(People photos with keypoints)
────────

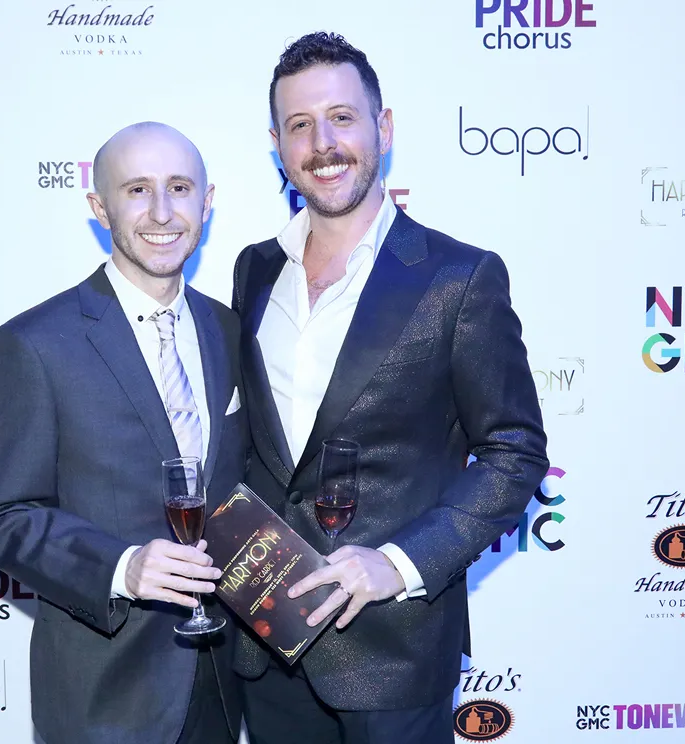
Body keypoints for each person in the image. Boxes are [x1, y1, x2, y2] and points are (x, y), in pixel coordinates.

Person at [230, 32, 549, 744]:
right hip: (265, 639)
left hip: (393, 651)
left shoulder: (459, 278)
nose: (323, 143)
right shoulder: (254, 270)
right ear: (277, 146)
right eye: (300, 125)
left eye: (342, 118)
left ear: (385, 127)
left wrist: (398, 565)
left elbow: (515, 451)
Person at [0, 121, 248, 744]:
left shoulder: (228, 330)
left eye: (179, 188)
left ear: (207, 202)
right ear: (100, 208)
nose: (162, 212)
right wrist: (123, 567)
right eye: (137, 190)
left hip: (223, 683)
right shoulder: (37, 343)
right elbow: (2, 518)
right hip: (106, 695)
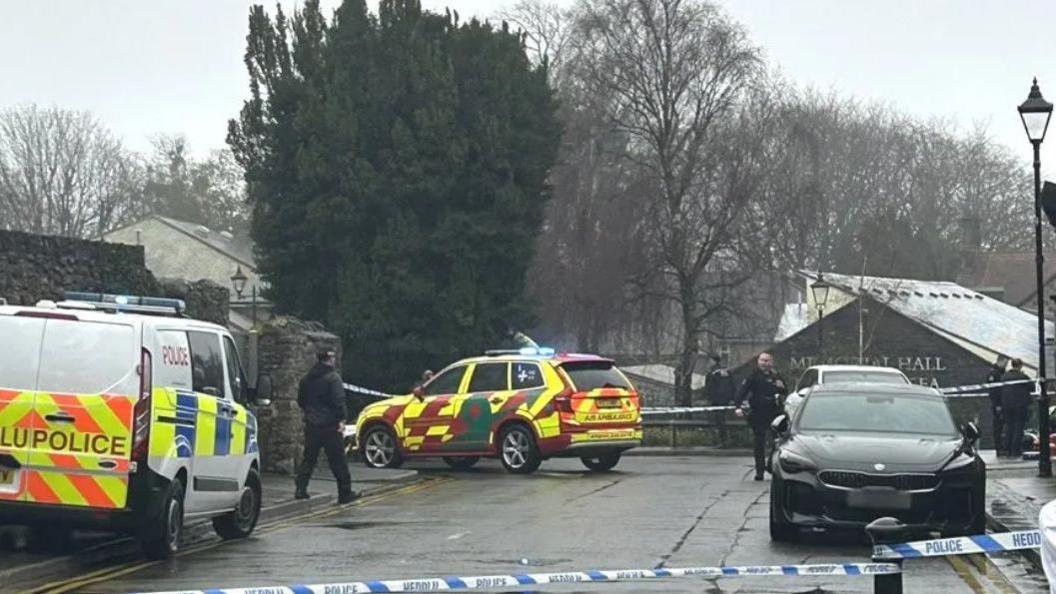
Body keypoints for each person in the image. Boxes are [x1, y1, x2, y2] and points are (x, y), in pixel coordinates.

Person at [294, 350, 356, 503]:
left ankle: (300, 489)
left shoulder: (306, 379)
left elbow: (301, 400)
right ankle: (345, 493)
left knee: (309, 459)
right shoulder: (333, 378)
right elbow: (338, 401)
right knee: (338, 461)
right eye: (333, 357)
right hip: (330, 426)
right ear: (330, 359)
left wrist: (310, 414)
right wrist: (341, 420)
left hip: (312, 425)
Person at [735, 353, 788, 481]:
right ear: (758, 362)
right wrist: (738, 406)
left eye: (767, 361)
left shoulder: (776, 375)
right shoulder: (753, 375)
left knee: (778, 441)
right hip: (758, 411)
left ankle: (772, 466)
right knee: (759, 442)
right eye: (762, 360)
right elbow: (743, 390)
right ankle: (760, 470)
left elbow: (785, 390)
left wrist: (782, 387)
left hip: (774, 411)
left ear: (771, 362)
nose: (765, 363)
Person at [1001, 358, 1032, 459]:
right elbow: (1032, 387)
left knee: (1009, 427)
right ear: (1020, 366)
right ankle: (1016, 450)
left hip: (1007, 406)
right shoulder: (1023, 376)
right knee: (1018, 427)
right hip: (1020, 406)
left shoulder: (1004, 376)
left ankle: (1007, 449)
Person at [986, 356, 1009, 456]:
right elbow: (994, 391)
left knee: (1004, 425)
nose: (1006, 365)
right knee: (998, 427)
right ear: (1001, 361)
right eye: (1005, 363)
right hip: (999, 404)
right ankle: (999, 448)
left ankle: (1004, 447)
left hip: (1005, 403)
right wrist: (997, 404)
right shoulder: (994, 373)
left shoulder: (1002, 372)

────────

WHAT IS NEEDED
Only the lines from the one containing "left wrist: (782, 387)" through the final line above should be duplicated, exactly as they stand.

COMPLETED EXERCISE
left wrist: (782, 387)
left hip: (774, 411)
left ear: (771, 362)
nose: (765, 363)
Person at [1001, 358, 1032, 459]:
right elbow: (1032, 387)
left knee: (1009, 427)
right ear: (1020, 366)
right ankle: (1016, 450)
left hip: (1007, 406)
right shoulder: (1023, 376)
right knee: (1018, 427)
right hip: (1020, 406)
left shoulder: (1004, 376)
left ankle: (1007, 449)
Person at [986, 356, 1009, 456]:
right elbow: (994, 391)
left knee: (1004, 425)
nose: (1006, 365)
right knee: (998, 427)
right ear: (1001, 361)
right eye: (1005, 363)
right hip: (999, 404)
right ankle: (999, 448)
left ankle: (1004, 447)
left hip: (1005, 403)
right wrist: (997, 404)
right shoulder: (994, 373)
left shoulder: (1002, 372)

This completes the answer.